This feature originally appeared in the November 19, 2016 issue of BloodHorse.

Dispersals of private property are a fact of life. Estates need to be settled and finalized, and the vagaries of business sometime require people to change their course of direction. In the Thoroughbred breeding business, dispersals of major breeders and/or owners allow others to purchase bloodlines and gain entry to families that they otherwise might never get in on.

Dispersals are also history markers for the sport. Edward L. Bowen, during his term as editor of The Blood-Horse, wrote about the dispersal of Nelson Bunker Hunt in January 1988: “Hunt’s enterprise roamed racing’s major continents. He bred and raced winners of classics, great staying races, ordinary races, and three times he has been voted an Eclipse Award as outstanding breeder. The profile of his dispersal can stand as a biography of the man’s career in Thoroughbred racing and breeding.”

BloodHorse has been there to chronicle the top dispersals of the last 100 years, and in this week’s issue Tom Hall takes a look at the success others have had with horses picked up during the complete dispersal of Edward “Ned” Evans in 2011 (see page 24), following the  Dec. 31, 2010, death of the breeder of more than 100 stakes winners.

The Evans dispersal was one of the most important because of the bloodlines that suddenly became available on the open market and its value. Grossing more than $62 million during a time the country was in recession is a testament to the quality offered.

Prior to the disbanding of Evans’ bloodstock, sales held to disperse the Thoroughbred holdings of Mr. and Mrs. Taylor Hardin’s Newstead Farm in 1985; Tartan Farm’s dispersal of 1987; Hunt’s and Eugene V. Klein’s dispersals in 1988 and 1989, respectively; and the dispersal of William T. Young’s Overbrook Farm in 2009-10 were the benchmarks for horse power and financial heft.
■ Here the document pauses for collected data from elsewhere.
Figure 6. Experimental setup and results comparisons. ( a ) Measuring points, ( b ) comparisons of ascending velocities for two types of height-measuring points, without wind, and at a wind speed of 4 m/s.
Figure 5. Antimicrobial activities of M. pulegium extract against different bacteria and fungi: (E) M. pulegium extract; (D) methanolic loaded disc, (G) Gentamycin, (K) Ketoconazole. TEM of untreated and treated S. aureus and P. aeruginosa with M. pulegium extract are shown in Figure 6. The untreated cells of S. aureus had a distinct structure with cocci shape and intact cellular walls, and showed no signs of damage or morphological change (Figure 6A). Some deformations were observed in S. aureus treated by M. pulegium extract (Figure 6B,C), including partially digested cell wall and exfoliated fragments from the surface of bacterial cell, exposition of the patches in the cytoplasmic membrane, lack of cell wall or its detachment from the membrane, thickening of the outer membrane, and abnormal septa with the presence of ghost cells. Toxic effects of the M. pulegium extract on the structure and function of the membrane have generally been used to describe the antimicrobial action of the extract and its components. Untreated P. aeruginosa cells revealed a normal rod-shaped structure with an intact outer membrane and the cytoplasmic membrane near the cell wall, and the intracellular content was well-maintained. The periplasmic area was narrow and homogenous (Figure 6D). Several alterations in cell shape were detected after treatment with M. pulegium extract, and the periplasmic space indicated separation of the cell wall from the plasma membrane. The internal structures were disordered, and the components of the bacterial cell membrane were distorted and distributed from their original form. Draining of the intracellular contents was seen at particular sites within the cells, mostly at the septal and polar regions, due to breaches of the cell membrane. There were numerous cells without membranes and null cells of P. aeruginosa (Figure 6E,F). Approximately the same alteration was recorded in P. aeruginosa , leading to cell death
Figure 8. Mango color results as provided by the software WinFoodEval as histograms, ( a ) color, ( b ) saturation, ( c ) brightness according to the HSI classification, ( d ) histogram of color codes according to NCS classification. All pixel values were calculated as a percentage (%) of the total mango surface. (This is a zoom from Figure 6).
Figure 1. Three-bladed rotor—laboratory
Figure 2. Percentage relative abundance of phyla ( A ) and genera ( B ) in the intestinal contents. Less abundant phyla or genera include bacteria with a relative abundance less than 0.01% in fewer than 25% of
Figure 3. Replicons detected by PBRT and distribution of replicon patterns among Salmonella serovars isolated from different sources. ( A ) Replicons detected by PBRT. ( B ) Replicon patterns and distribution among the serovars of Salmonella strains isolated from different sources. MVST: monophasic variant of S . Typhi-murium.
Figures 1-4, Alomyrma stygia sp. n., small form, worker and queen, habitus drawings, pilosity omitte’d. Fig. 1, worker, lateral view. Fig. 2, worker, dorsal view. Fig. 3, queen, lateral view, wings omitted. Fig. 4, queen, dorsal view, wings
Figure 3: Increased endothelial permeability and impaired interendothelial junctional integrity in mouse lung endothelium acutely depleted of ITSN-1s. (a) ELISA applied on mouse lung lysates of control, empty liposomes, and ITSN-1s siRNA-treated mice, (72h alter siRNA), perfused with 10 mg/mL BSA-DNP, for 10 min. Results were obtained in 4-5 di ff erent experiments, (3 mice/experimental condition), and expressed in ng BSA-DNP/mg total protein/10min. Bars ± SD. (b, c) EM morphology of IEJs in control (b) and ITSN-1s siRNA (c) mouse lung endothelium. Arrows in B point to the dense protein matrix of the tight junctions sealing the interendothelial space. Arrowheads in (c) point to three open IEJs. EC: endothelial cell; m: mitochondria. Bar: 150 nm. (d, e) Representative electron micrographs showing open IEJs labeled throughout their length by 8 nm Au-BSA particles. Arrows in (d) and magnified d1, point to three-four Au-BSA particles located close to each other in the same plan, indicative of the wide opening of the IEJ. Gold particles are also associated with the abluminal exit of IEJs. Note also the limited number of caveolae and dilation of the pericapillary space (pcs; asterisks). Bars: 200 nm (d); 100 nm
The Newstead Farm dispersal, held at Fasig-Tipton in November 1985, came at a time when the market was at a peak, as witnessed by Miss Oceana, in foal to Northern Dancer, selling for $7 million.

Editor Kent Hollingsworth was on target with his analysis:

“Complete dispersals are different from your usual fall breeding stock auctions. They attract buyers ready to pay more than they would for the same stock offered in an ordinary auction, and buyers are looking for the grand producer and her progeny that would not be placed on the market but for a complete dispersal.

“Dispersal prices consequently are high, higher than in the current market. It is difficult, however, to compare the dispersal of the Newstead Farm horses Nov. 10, in a money way, with the earlier important dispersals: The L.B. Mayer dispersal of 1947-50, when 248 head sold for $4,479,650, averaging $18,063; the William Woodward Jr. dispersal of 1955-56, when 59 head sold for $2,475,600, averaging $41,959; the William du Pont Jr. dispersal of 1966, when 51 head sold for $2,401,300, averaging $47,084; the George Widener dispersal of 1972, when 69 head sold for $6,643,700, averaging $96,286.

“These dispersals provided an opportunity to buy from a successful owner/breeder a non-cull, something he would have preferred not to sell—a Busher, Honeymoon, Nashua, Bug Brush, Arts and Letters, or What a Treat.”

Keeneland held a record dispersal in 1964 for the mares owned by John W. Hanes and Leslie Combs II. The previous year Hanes announced that he “wished to reduce his responsibilities and the size of his commercial breeding operation.”

In the first phase of the sale, 26 mares sold for $1,056,000—a Keeneland mark for a dispersal, with a record price of $177,000 for the 7-year-old mare La Dauphine, in foal to Bold Ruler, selling to Charles Wacker.

Many others have followed, and many more will come. While bittersweet on the selling end as it brings one racing operation to a close, it provides opportunities to the next generation.